(Part of a data file)
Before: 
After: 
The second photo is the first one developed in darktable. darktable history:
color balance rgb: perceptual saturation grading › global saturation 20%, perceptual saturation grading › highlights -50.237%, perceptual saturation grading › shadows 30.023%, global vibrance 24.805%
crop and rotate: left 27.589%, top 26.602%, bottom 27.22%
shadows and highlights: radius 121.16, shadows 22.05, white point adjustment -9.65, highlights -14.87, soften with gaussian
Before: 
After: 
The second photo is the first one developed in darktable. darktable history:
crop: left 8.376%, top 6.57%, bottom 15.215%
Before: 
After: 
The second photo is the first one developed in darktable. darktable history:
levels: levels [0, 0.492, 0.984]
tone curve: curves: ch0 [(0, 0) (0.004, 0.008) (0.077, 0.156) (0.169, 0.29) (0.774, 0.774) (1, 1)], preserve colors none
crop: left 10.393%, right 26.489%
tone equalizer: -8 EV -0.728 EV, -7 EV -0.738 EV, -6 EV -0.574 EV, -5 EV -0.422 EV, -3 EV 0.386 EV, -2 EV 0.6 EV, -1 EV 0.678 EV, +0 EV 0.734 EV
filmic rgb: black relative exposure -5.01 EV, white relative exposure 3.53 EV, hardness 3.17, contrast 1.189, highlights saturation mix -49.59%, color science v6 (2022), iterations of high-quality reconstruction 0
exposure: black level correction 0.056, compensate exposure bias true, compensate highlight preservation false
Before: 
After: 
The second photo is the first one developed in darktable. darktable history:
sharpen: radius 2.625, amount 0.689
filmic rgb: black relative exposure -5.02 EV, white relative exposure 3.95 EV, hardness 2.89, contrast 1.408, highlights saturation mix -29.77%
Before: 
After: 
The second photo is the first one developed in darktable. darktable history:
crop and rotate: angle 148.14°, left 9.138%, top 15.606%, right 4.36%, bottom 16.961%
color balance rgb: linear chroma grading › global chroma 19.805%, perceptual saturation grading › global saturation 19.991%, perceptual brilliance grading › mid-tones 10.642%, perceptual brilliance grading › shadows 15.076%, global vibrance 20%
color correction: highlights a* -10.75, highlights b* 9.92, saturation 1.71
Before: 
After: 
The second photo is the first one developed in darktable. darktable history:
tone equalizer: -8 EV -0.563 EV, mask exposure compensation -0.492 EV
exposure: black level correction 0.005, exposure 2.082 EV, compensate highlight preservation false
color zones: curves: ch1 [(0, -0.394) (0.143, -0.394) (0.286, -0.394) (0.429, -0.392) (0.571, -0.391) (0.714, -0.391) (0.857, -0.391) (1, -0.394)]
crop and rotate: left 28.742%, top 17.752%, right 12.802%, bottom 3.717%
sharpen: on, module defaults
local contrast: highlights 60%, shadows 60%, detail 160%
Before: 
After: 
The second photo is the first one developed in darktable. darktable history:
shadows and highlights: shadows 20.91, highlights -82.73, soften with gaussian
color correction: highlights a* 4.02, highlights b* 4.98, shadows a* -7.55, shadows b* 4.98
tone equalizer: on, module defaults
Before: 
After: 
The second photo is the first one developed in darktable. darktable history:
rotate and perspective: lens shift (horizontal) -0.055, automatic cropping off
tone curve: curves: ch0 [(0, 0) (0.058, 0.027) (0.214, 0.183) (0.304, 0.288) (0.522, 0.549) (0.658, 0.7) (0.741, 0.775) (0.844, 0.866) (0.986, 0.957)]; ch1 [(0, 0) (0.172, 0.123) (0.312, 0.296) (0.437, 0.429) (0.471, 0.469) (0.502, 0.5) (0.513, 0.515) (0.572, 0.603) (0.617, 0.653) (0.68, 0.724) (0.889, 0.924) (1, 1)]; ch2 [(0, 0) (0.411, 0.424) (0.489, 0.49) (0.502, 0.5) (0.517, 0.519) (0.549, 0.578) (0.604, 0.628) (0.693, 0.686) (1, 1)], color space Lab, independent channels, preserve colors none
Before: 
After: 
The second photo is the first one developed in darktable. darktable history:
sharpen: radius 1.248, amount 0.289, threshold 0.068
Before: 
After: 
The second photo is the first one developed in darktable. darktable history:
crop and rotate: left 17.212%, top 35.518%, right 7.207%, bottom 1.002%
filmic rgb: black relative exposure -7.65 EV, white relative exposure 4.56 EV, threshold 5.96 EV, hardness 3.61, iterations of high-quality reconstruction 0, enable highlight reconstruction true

● **WHAT NEEDS TO BE DONE**: Rewrite the part of the records that runs from their start through the line containing "exposure: black level correction 0.056, compensate", changing "developed" to "edited" and leaving everything else the same.

● **FINAL RESULT**:
Before: 
After: 
The second photo is the first one edited in darktable. darktable history:
color balance rgb: perceptual saturation grading › global saturation 20%, perceptual saturation grading › highlights -50.237%, perceptual saturation grading › shadows 30.023%, global vibrance 24.805%
crop and rotate: left 27.589%, top 26.602%, bottom 27.22%
shadows and highlights: radius 121.16, shadows 22.05, white point adjustment -9.65, highlights -14.87, soften with gaussian
Before: 
After: 
The second photo is the first one edited in darktable. darktable history:
crop: left 8.376%, top 6.57%, bottom 15.215%
Before: 
After: 
The second photo is the first one edited in darktable. darktable history:
levels: levels [0, 0.492, 0.984]
tone curve: curves: ch0 [(0, 0) (0.004, 0.008) (0.077, 0.156) (0.169, 0.29) (0.774, 0.774) (1, 1)], preserve colors none
crop: left 10.393%, right 26.489%
tone equalizer: -8 EV -0.728 EV, -7 EV -0.738 EV, -6 EV -0.574 EV, -5 EV -0.422 EV, -3 EV 0.386 EV, -2 EV 0.6 EV, -1 EV 0.678 EV, +0 EV 0.734 EV
filmic rgb: black relative exposure -5.01 EV, white relative exposure 3.53 EV, hardness 3.17, contrast 1.189, highlights saturation mix -49.59%, color science v6 (2022), iterations of high-quality reconstruction 0
exposure: black level correction 0.056, compensate exposure bias true, compensate highlight preservation false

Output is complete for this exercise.